-- STUDY MATERIAL follows --

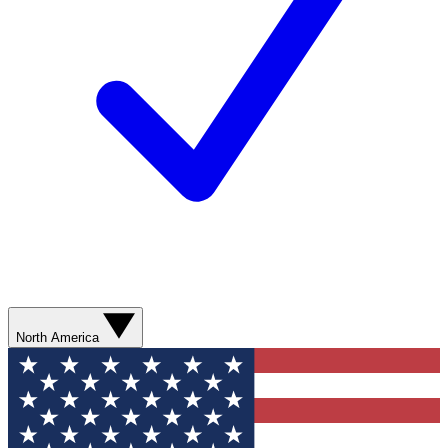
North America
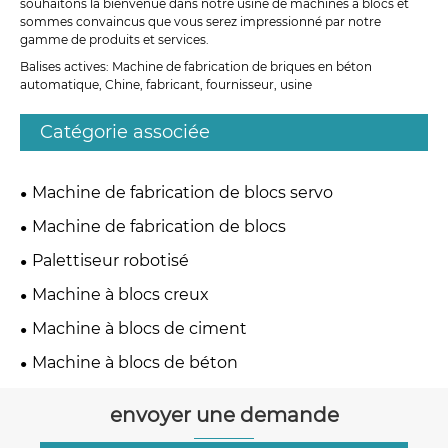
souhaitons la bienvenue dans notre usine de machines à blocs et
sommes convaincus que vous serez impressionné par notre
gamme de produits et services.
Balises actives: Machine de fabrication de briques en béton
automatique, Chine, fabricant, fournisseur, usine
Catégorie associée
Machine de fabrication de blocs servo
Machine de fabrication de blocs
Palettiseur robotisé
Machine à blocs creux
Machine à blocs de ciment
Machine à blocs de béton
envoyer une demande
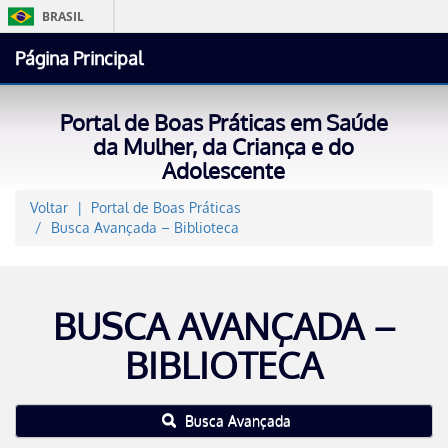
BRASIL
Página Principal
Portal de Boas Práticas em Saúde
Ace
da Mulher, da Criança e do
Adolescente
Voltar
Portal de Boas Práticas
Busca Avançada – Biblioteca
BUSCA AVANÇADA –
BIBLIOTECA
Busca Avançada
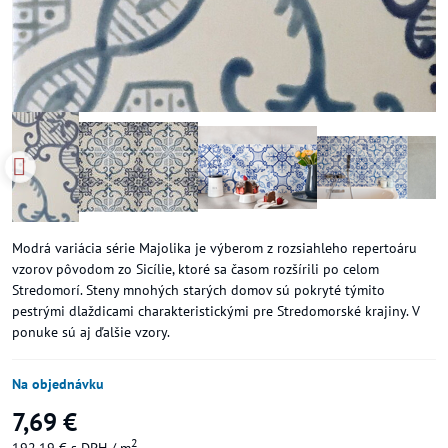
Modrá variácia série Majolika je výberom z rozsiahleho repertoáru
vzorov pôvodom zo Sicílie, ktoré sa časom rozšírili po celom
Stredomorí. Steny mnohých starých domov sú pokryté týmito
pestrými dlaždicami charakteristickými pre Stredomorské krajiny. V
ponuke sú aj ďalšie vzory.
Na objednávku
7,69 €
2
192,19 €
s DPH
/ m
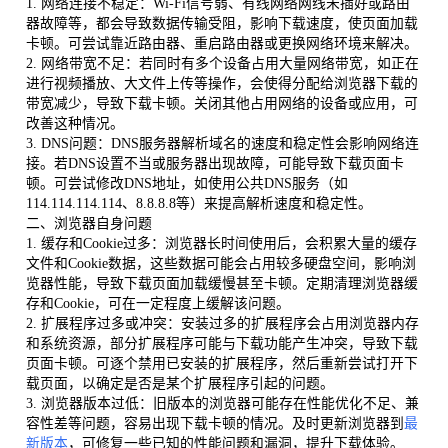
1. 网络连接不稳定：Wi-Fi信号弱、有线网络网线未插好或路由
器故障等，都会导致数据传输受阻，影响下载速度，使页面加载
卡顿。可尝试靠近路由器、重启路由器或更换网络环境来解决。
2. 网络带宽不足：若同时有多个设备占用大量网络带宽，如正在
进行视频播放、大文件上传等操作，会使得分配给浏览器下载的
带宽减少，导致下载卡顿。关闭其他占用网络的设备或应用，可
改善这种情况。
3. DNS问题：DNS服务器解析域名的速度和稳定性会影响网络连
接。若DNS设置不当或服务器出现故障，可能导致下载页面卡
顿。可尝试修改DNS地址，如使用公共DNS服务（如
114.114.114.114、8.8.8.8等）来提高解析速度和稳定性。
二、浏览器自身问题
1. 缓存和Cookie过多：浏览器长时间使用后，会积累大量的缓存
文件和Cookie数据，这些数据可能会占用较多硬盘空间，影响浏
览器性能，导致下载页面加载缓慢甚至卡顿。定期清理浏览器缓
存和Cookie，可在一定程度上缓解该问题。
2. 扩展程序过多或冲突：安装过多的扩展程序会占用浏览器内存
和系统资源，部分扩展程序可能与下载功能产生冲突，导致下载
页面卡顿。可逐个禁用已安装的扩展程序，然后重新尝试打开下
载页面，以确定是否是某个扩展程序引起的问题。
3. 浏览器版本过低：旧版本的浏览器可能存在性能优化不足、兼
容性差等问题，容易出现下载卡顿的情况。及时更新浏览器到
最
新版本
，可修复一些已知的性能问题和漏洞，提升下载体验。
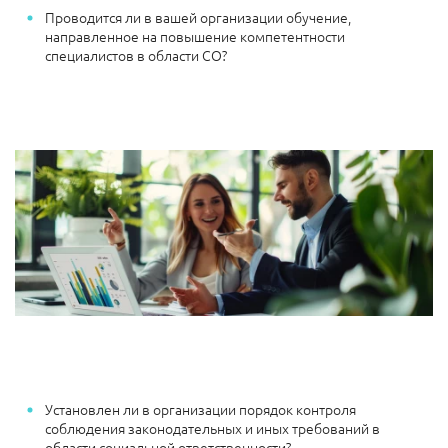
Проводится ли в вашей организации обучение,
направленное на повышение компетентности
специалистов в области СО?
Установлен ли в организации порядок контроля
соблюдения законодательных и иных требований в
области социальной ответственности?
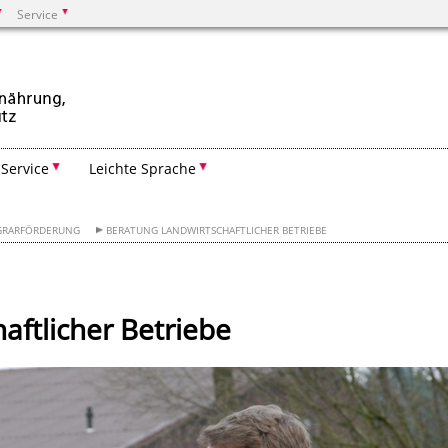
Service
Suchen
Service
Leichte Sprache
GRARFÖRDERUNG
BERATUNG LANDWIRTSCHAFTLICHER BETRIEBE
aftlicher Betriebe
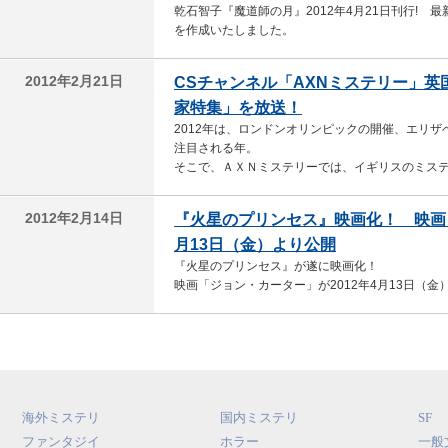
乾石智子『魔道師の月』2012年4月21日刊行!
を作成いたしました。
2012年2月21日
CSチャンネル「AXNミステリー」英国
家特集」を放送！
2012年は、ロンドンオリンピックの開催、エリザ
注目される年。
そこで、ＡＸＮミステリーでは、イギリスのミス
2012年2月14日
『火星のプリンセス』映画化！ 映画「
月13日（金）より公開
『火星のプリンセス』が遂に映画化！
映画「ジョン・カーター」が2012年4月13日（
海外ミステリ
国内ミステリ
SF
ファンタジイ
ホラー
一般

-- STUDY MATERIAL concluded --

→ PROBLEM STATEMENT: Give back the material word for word, leaving out its pictures.

→ SOLUTION FOR THIS TASK:
North America
souhaitons la bienvenue dans notre usine de machines à blocs et
sommes convaincus que vous serez impressionné par notre
gamme de produits et services.
Balises actives: Machine de fabrication de briques en béton
automatique, Chine, fabricant, fournisseur, usine
Catégorie associée
Machine de fabrication de blocs servo
Machine de fabrication de blocs
Palettiseur robotisé
Machine à blocs creux
Machine à blocs de ciment
Machine à blocs de béton
envoyer une demande
BRASIL
Página Principal
Portal de Boas Práticas em Saúde
Ace
da Mulher, da Criança e do
Adolescente
Voltar
Portal de Boas Práticas
Busca Avançada – Biblioteca
BUSCA AVANÇADA –
BIBLIOTECA
Busca Avançada
Modrá variácia série Majolika je výberom z rozsiahleho repertoáru
vzorov pôvodom zo Sicílie, ktoré sa časom rozšírili po celom
Stredomorí. Steny mnohých starých domov sú pokryté týmito
pestrými dlaždicami charakteristickými pre Stredomorské krajiny. V
ponuke sú aj ďalšie vzory.
Na objednávku
7,69 €
2
192,19 €
s DPH
/ m
1. 网络连接不稳定：Wi-Fi信号弱、有线网络网线未插好或路由
器故障等，都会导致数据传输受阻，影响下载速度，使页面加载
卡顿。可尝试靠近路由器、重启路由器或更换网络环境来解决。
2. 网络带宽不足：若同时有多个设备占用大量网络带宽，如正在
进行视频播放、大文件上传等操作，会使得分配给浏览器下载的
带宽减少，导致下载卡顿。关闭其他占用网络的设备或应用，可
改善这种情况。
3. DNS问题：DNS服务器解析域名的速度和稳定性会影响网络连
接。若DNS设置不当或服务器出现故障，可能导致下载页面卡
顿。可尝试修改DNS地址，如使用公共DNS服务（如
114.114.114.114、8.8.8.8等）来提高解析速度和稳定性。
二、浏览器自身问题
1. 缓存和Cookie过多：浏览器长时间使用后，会积累大量的缓存
文件和Cookie数据，这些数据可能会占用较多硬盘空间，影响浏
览器性能，导致下载页面加载缓慢甚至卡顿。定期清理浏览器缓
存和Cookie，可在一定程度上缓解该问题。
2. 扩展程序过多或冲突：安装过多的扩展程序会占用浏览器内存
和系统资源，部分扩展程序可能与下载功能产生冲突，导致下载
页面卡顿。可逐个禁用已安装的扩展程序，然后重新尝试打开下
载页面，以确定是否是某个扩展程序引起的问题。
3. 浏览器版本过低：旧版本的浏览器可能存在性能优化不足、兼
容性差等问题，容易出现下载卡顿的情况。及时更新浏览器到
最
新版本
，可修复一些已知的性能问题和漏洞，提升下载体验。
Проводится ли в вашей организации обучение,
направленное на повышение компетентности
специалистов в области СО?
Установлен ли в организации порядок контроля
соблюдения законодательных и иных требований в
области социальной ответственности?
Service
Suchen
Service
Leichte Sprache
GRARFÖRDERUNG
BERATUNG LANDWIRTSCHAFTLICHER BETRIEBE
aftlicher Betriebe
乾石智子『魔道師の月』2012年4月21日刊行!
を作成いたしました。
2012年2月21日
CSチャンネル「AXNミステリー」英国
家特集」を放送！
2012年は、ロンドンオリンピックの開催、エリザ
注目される年。
そこで、ＡＸＮミステリーでは、イギリスのミス
2012年2月14日
『火星のプリンセス』映画化！ 映画「
月13日（金）より公開
『火星のプリンセス』が遂に映画化！
映画「ジョン・カーター」が2012年4月13日（
海外ミステリ
国内ミステリ
SF
ファンタジイ
ホラー
一般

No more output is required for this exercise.